As in the single-channel case, a test of statistical significance is needed to avoid spatially smooth-looking but spurious oscillations that might arise from M-SSA of finitely sampled noise processes. The complementary N'-window approach of Eq. (11) allows the univariate SSA Monte Carlo test of Allen-1992 to be extended to M-SSA in a straightforward manner, provided ML > N', so that the reduced covariance matrix is completely determined and has full rank. N' can always be chosen sufficiently small, so that the complementary window N' used in Eq. (11) determines the spectral resolution.

Details of this essentially univariate test are given in Allen and Robertson-1996. The usefulness of the test depends in an essential way on the channels being uncorrelated at zero lag or very nearly so. In the example at hand, the decorrelation condition holds exactly, since we use the PCs of spatial EOF analysis. When using time series from grid points that are sufficiently far from each other for decorrelation to be near-perfect, the test can still be useful.

In this test, the data series together with a large ensemble of red-noise surrogates are projected onto the eigenmodes of the reduced covariance matrix of either the data or the noise. The statistical significance of the projections is estimated as in the single-channel test. The noise surrogates are constructed to consist of univariate AR(1) segments, one per channel, that match the data in autocovariance at lag 0 and lag 1, channel-by-channel. The reason an essentially univariate test can be applied is because the eigenmodes do not depend on cross-channel lag-covariance, provided N' is interpreted as the spectral window used in Eq. (11).

Varimax Rotation

The EOFs rotation has been introduced orginally as modification of standard PCA.
Spatial orthogonality of EOFs and temporal orthogonality of PCs coming from PCA impose certain limits on physical interpretability. This is because physical processes are not independent, and therefore physical modes are expected in general to be non-orthogonal.
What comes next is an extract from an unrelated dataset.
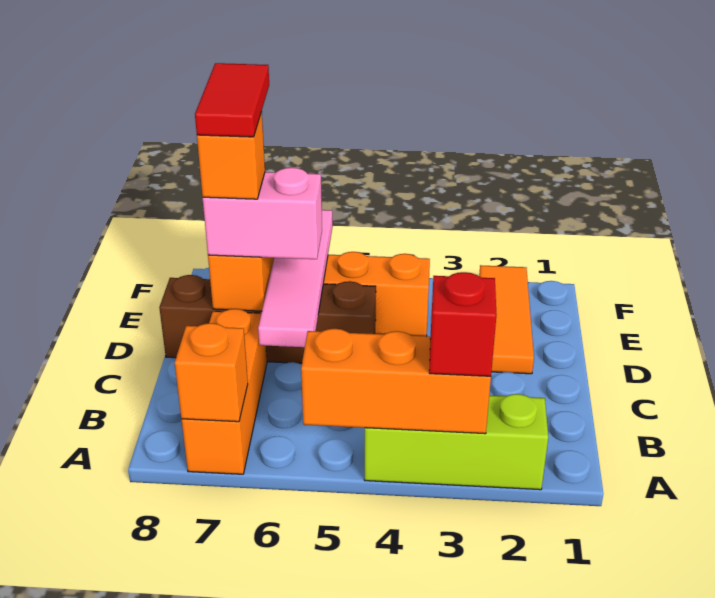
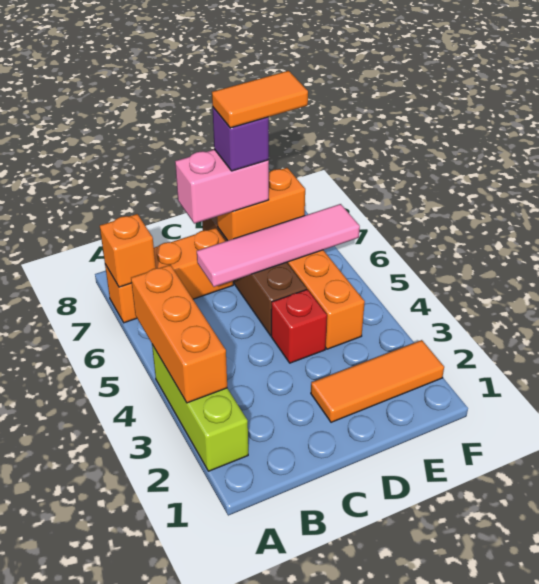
red 1x1 brick [429,272,497,376] -> red 1x1 brick moved to [271,289,327,363]
pink 1x2 brick [203,168,322,259] -> pink 1x2 brick turned to [175,149,269,224]
orange 1x1 brick [197,112,265,199] -> purple 1x1 brick [212,107,269,171]
red 1x2 tile [195,63,269,137] -> orange 1x2 tile [212,71,308,128]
To help overcome these difficulties and gain easy interpretation, a number of methods have been proposed.

Method based simply on rotating the EOF patterns, seems to be the most widely used because of its relative simplicity. The method attempts to rotate a fixed number of EOF patterns using typically an orthogonal rotation matrix subject to maximizing given simplicity criterion. The EOFs can be either unscaled or scaled by the square root of the associated eigenvalues. The most well-known and used rotation algorithm is the VARIMAX criterion that attempts to simplify the structure of the EOFs patterns by pushing the EOF coefficients towards zero, or ±1.

Recently, Groth and Ghil (2011) have demonstrated that a classical M-SSA analysis suffers from a degeneracy problem, with eigenvectors not well separating between distinct oscillations when the corresponding eigenvalues are similar in size. This problem is a shortcoming of principal component analysis in general, not just of M-SSA in particular. In order to reduce mixture effects and to improve the physical interpretation, Groth and Ghil (2011) have proposed a subsequent varimax rotation of the ST-EOFs. To avoid a loss of spectral properties (Plaut and Vautard 1994), they have introduced a slight modification of the common varimax rotation that takes the spatio-temporal structure of ST-EOFs into account.